Nick Blackshear has been ousted from the ton due to his brother marrying a cyprian. Families do not want their daughters and wives to have contact with such a family and Nick’s prospects to enter parliament as well as his practice as a barrister has been affected. Kate Westbrook is the daughter of a similar love story, her titled father married her actress mother and has not been in contact with his family for over 23 years – a family that Kate is desperate to be part of as she wants riches, and barons and titles. Kate is narcissistic and I disliked her implicit feelings of shame for her mother, who she proclaims she loves yet I did not see this in her character. She has idealised the Ton in much the way people today may idealise celebrities. At one stage Kate thinks to herself that “She’d been a friend of gossamer substance…” and that “she was a shallow creature capable of wanting only things that were beyond her reach”. She certainly is a character of gossamer substance and she is shallow, more concerned with looks and class than of friendships and love at first. It is lovely to see her slowly realise that these were immaterial to her happiness, to her sisters’ happiness and her friends that do accept her and that she could be happy without the need for titles.

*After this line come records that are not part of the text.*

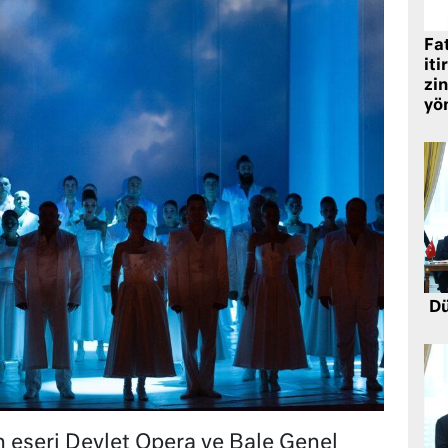
Fat
iti
zin
yö
Dü
 eseri Devlet Opera ve Bale Genel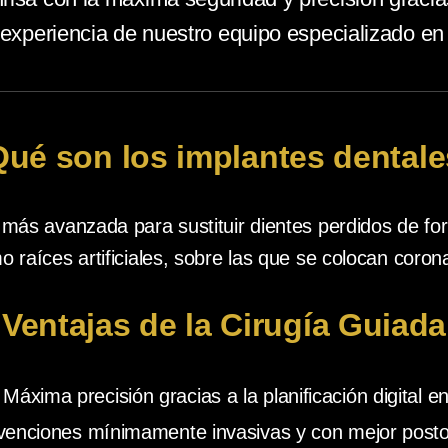
a experiencia de nuestro equipo especializado en
ué son los implantes dental
 más avanzada para sustituir dientes perdidos de for
o raíces artificiales, sobre las que se colocan coro
Ventajas de la Cirugía Guiada
Máxima precisión gracias a la planificación digital e
rvenciones mínimamente invasivas y con mejor posto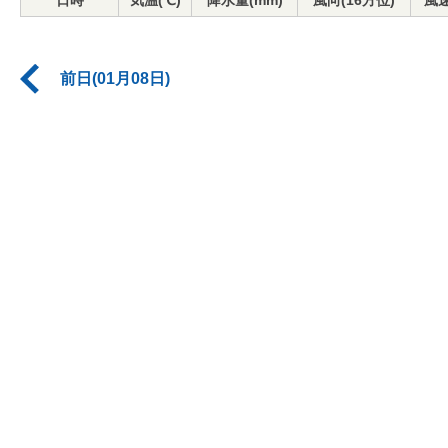
日時
気温(℃)
降水量(mm)
風向(16方位)
風速
前日(01月08日)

Nick himself struggles with how people view him in relation to his brother’s marriage. Nick and Kate have had a friendship for over 3 years but this book focuses on the handful of weeks from the moment that Nick declares that he has never felt brotherly toward Kate but as they are both tainted with relatives that have brought shame to their names they needed to focus on marrying well. Marrying above their station and not for love.

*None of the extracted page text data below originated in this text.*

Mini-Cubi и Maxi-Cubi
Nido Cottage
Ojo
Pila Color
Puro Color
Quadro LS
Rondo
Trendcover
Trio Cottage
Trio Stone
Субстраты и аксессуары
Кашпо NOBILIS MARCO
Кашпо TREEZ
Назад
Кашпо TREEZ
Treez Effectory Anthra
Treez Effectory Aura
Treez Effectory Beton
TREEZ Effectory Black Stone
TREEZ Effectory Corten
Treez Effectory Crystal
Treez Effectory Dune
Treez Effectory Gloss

Even a man with honorable intentions…Even a lady whose ambitions depend upon her virtue…Even two people who are no more than friends by daylight can fall prey to the influence of a secret dark room.
I love Grant’s complex characterisations, and the depth and knowledge that she pours into her world build. I thoroughly enjoyed her description of Nick’s work as a barrister and as I read her descriptions of the Old Bailey I discovered the Old Bailey online digital history project tweeting and tumblring out similar stories as in my novel. (this made for great cross purpose reading). I enjoyed watching these two characters realise their genuine affection for each other was love and that they learnt that there are people in society that will accept them for who they are and not who their family members are. I loved the sexual tension that built slowly through the book however I was disappointed that both Nick and Kate do have sex before they are wed. This felt unlike the two characters for me. I could have believed that they got carried away in a moment of lust but there was too much consenting for two people who were so hung up on doing the right thing, or more to the point, being seen to be doing the right thing by societal standards. I would have loved for these two to not have consummated until their betrothal (and perhaps shocking Romance readers by not having sex at all). This was the only thing that really didn’t sit well with me but overall I really enjoyed this book. Cecilia Grant’s writing is beautiful and lyrical and I was once again pulled into her narrative world. I will look forward to her next book (and I really hope it is Viola’s story).